Looks like you somewhat misunderstood what rbldnsd is for.
It isn't suitable to optimize your data, it's primary goal
is to be a nameserver, not net-range processor/optimizer.
It performs some minor optimisations for the data, so that
real duplicates will not go into the DNS replies.  Minor
optimisations which only very little affects its speed
(data loading speed in this case).

The case you described above requires quite major and slow
optimisation pass, and is not relevant for DNS operations -
it does not matter whenever rbldnsd will reply to the query
using 82.22.33 entry or 82.22 entry, if both gives the same
A/TXT result, *and* there are only two entries like that for
the given query.

Note that bold "and" - suppose you have *another* 82.22.33
entry, with different A/TXT (eg, dynamic block like you have,
*and*, say, spammer-infested block, both marked with appropriate
TXT records).  In this case, without 82.22.33 entry, rbldnsd
will return TWO records in reply, while with that "small entry",
it will return only one, for 82.22.33.  Like:

      *.22.82  Dynamic block
      *.22.82  Spammer XYZ
   *.33.22.82  Dynamic block

Note that this is exactly how named will handle this set of
records.  "Most specific entry wins", something like that
(this rule only works when all entries are on octet boundary,
even in rbldnsd ip4set - due to how DNS works and due to some
speed/correctness compromise, but that's another story).

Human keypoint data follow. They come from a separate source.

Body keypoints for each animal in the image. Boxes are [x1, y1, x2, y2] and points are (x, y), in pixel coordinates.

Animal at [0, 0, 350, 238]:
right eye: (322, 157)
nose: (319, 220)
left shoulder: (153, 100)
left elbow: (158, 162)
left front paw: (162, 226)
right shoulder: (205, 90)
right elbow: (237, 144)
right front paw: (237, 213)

Note also that master-format data dump (-d) was implemented
as a side feature, like a quick hack, sort of, without much
optimisations, because I don't think bind is suitable to
serve large DNSBL zones (or else why rbldnsd exists?), and
for small zones, it's basically irrelevant whenever data
is compact/optimized or not, while it is correct.

> When this bug gets fixed, I start coding the -D feature...

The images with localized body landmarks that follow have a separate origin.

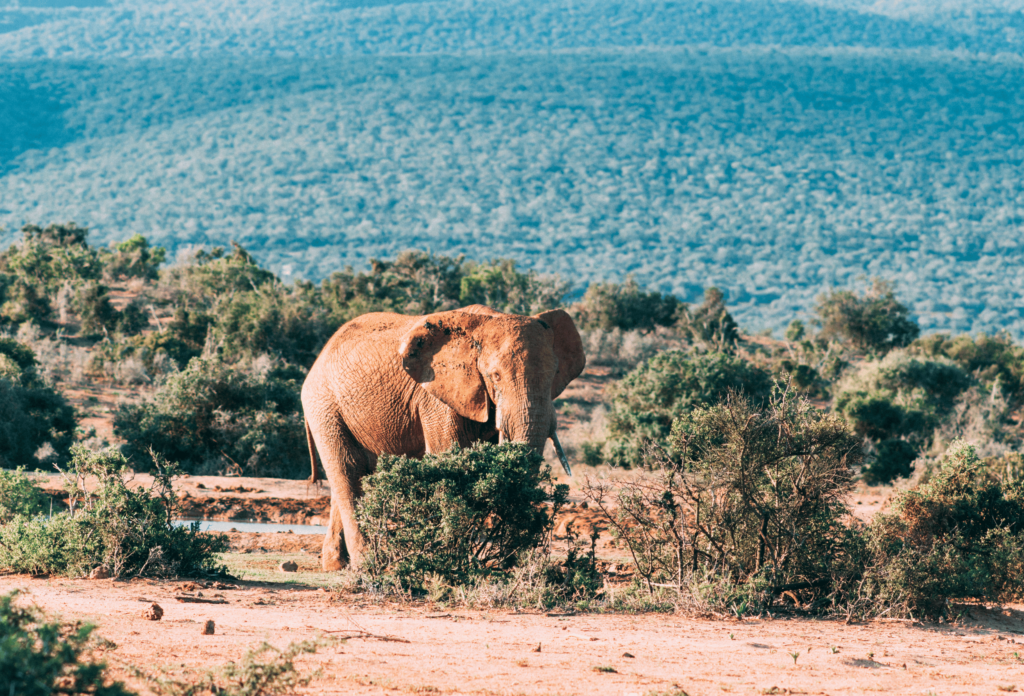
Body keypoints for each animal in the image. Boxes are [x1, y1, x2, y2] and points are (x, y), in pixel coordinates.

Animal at [301, 304, 587, 571]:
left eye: (553, 375)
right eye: (495, 376)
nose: (508, 563)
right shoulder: (437, 398)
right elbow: (450, 458)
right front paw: (450, 560)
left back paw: (337, 565)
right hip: (324, 406)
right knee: (347, 471)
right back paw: (368, 564)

Thanks.  I consider it to be somewhat rude to name something a
bug without understanding it.

> Any free tips and tricks?  -d is line-oriented, but -D should
> print sequential /16 /24 and /32 networks in one line,
> e.g.
> 80.237.53.225-230
> instead of
> 80.237.53.225
> 80.237.53.226
> 80.237.53.227
> 80.237.53.228
> 80.237.53.229
> 80.237.53.230

If you want to create an optimizer for network ranges (I think
there are several already available, but I haven't looked), you'd
better use somewhat different data structures internally, at least
not the same as in ip4set.  Well, if you want to write optimal
master-format dump, ip4set structures may be of some use...  For
CIDR optimisation, take a look at ip4trie - it's optimized for
single-IP lookups, but with minor modification it can be used
for range sets optimisation (but the whole structure is quite
trivial anyway).

You can take some infrastructure from rbldnsd, like address
parsing etc, but that's basically it - such optimizer should
be a separate application, without all the DNS/network/etc
baggage of rbldnsd.  IMHO ofcourse.

> I guess this is the hardest part of the coding.
> I am still studying the code to see where to start.

I think the hardest part is to try to mix-n-match two quite
different tasks in one application, basing them on the same
data structures.

And speaking of dynablock lists, I have several separate
points, most important of which is:

  Usually, if you maintain such a list, you know where each
  entry come from and why (using appropriate comments etc),
  so that it will be possible to find what's wrong after
  receiving a complaint and so on.  When you optimize it,
  you lose this info, and make maintenance of the list more
  difficult.  For such a list, maintenance is the #1 problem,
  efficiency/optimisation of data does not really matter -
  tools such as rbldnsd will do their best to keep it running
  without spending much CPU cycles or memory - +/- several
  millisecounds on each reload and several kilo-bytes of
  memory is nothing compared to maintenance costs...

Or something like that, anyway.

/mjt